▸ The task: Keep the wording of every entry intact in your copy, and omit the pictures.

========================================

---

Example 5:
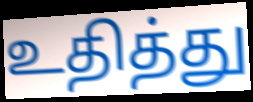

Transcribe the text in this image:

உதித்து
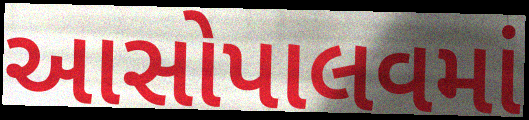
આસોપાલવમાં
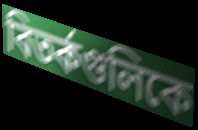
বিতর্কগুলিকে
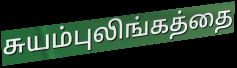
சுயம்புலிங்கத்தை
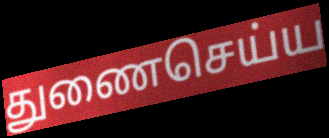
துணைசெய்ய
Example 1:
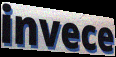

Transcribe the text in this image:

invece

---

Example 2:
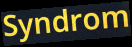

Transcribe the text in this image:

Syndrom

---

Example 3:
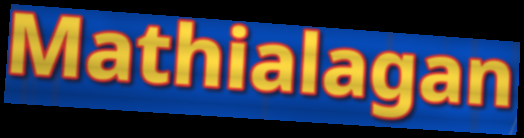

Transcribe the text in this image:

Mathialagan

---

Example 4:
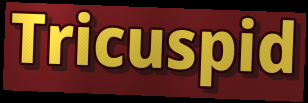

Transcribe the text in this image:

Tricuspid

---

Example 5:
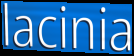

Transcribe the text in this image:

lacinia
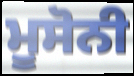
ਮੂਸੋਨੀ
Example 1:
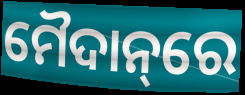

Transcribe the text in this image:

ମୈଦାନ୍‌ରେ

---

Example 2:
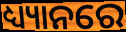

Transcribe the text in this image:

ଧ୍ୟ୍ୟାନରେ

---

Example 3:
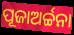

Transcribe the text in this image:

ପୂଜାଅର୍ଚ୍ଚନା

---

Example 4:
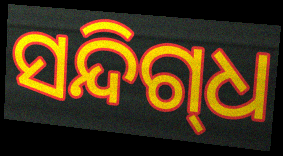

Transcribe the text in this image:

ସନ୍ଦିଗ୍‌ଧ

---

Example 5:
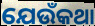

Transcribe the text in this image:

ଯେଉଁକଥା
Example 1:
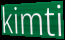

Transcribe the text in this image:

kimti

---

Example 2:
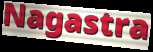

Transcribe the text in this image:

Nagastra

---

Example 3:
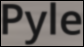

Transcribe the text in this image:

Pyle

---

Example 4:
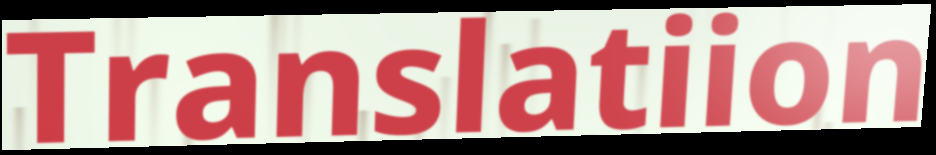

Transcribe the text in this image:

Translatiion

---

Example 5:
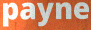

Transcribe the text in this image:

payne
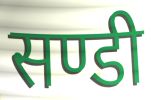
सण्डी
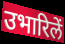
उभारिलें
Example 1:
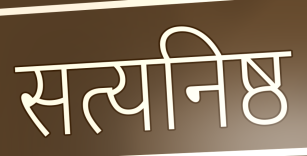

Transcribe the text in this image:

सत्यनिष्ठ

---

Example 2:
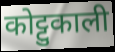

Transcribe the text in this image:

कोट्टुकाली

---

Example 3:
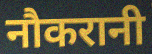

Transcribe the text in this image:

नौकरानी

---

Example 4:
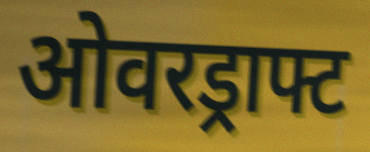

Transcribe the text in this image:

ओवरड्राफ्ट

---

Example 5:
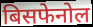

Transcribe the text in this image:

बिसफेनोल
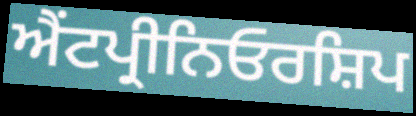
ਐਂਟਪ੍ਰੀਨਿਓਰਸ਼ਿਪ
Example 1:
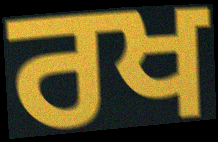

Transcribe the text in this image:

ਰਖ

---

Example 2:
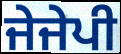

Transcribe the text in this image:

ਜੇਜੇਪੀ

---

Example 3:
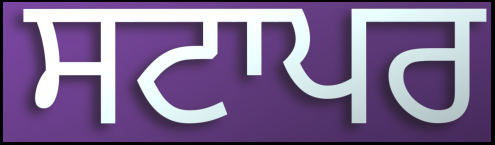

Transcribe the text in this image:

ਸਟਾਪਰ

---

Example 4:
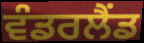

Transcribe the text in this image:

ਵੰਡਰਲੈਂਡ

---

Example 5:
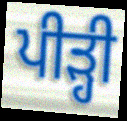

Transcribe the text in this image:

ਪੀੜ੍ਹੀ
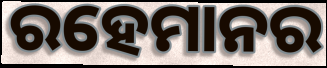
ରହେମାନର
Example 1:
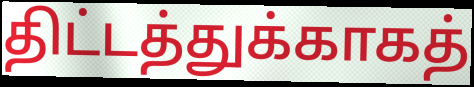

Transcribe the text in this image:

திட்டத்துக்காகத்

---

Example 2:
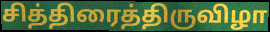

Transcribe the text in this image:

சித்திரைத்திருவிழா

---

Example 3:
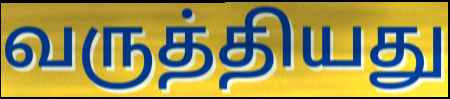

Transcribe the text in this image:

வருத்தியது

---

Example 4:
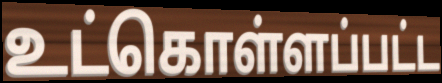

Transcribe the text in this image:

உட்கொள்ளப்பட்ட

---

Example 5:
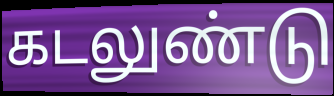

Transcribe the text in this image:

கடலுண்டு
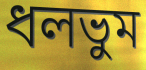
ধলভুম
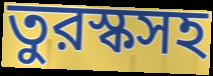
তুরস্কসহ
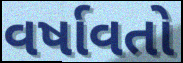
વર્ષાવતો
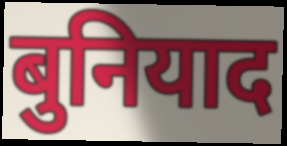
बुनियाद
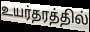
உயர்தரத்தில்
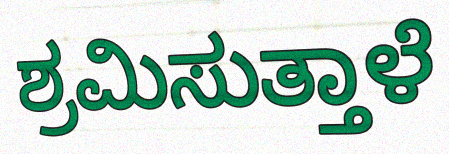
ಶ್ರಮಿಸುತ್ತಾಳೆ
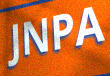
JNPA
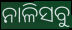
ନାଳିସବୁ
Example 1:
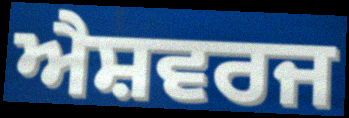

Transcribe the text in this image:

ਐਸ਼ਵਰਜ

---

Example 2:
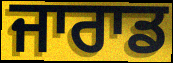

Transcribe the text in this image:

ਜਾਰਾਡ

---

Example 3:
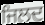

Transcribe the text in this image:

========================================

▸ Response:
---

Example 5:

Transcribe the text in this image:

உதித்து
આસોપાલવમાં
বিতর্কগুলিকে
சுயம்புலிங்கத்தை
துணைசெய்ய
Example 1:

Transcribe the text in this image:

invece

---

Example 2:

Transcribe the text in this image:

Syndrom

---

Example 3:

Transcribe the text in this image:

Mathialagan

---

Example 4:

Transcribe the text in this image:

Tricuspid

---

Example 5:

Transcribe the text in this image:

lacinia
ਮੂਸੋਨੀ
Example 1:

Transcribe the text in this image:

ମୈଦାନ୍‌ରେ

---

Example 2:

Transcribe the text in this image:

ଧ୍ୟ୍ୟାନରେ

---

Example 3:

Transcribe the text in this image:

ପୂଜାଅର୍ଚ୍ଚନା

---

Example 4:

Transcribe the text in this image:

ସନ୍ଦିଗ୍‌ଧ

---

Example 5:

Transcribe the text in this image:

ଯେଉଁକଥା
Example 1:

Transcribe the text in this image:

kimti

---

Example 2:

Transcribe the text in this image:

Nagastra

---

Example 3:

Transcribe the text in this image:

Pyle

---

Example 4:

Transcribe the text in this image:

Translatiion

---

Example 5:

Transcribe the text in this image:

payne
सण्डी
उभारिलें
Example 1:

Transcribe the text in this image:

सत्यनिष्ठ

---

Example 2:

Transcribe the text in this image:

कोट्टुकाली

---

Example 3:

Transcribe the text in this image:

नौकरानी

---

Example 4:

Transcribe the text in this image:

ओवरड्राफ्ट

---

Example 5:

Transcribe the text in this image:

बिसफेनोल
ਐਂਟਪ੍ਰੀਨਿਓਰਸ਼ਿਪ
Example 1:

Transcribe the text in this image:

ਰਖ

---

Example 2:

Transcribe the text in this image:

ਜੇਜੇਪੀ

---

Example 3:

Transcribe the text in this image:

ਸਟਾਪਰ

---

Example 4:

Transcribe the text in this image:

ਵੰਡਰਲੈਂਡ

---

Example 5:

Transcribe the text in this image:

ਪੀੜ੍ਹੀ
ରହେମାନର
Example 1:

Transcribe the text in this image:

திட்டத்துக்காகத்

---

Example 2:

Transcribe the text in this image:

சித்திரைத்திருவிழா

---

Example 3:

Transcribe the text in this image:

வருத்தியது

---

Example 4:

Transcribe the text in this image:

உட்கொள்ளப்பட்ட

---

Example 5:

Transcribe the text in this image:

கடலுண்டு
ধলভুম
তুরস্কসহ
વર્ષાવતો
बुनियाद
உயர்தரத்தில்
ಶ್ರಮಿಸುತ್ತಾಳೆ
JNPA
ନାଳିସବୁ
Example 1:

Transcribe the text in this image:

ਐਸ਼ਵਰਜ

---

Example 2:

Transcribe the text in this image:

ਜਾਰਾਡ

---

Example 3:

Transcribe the text in this image:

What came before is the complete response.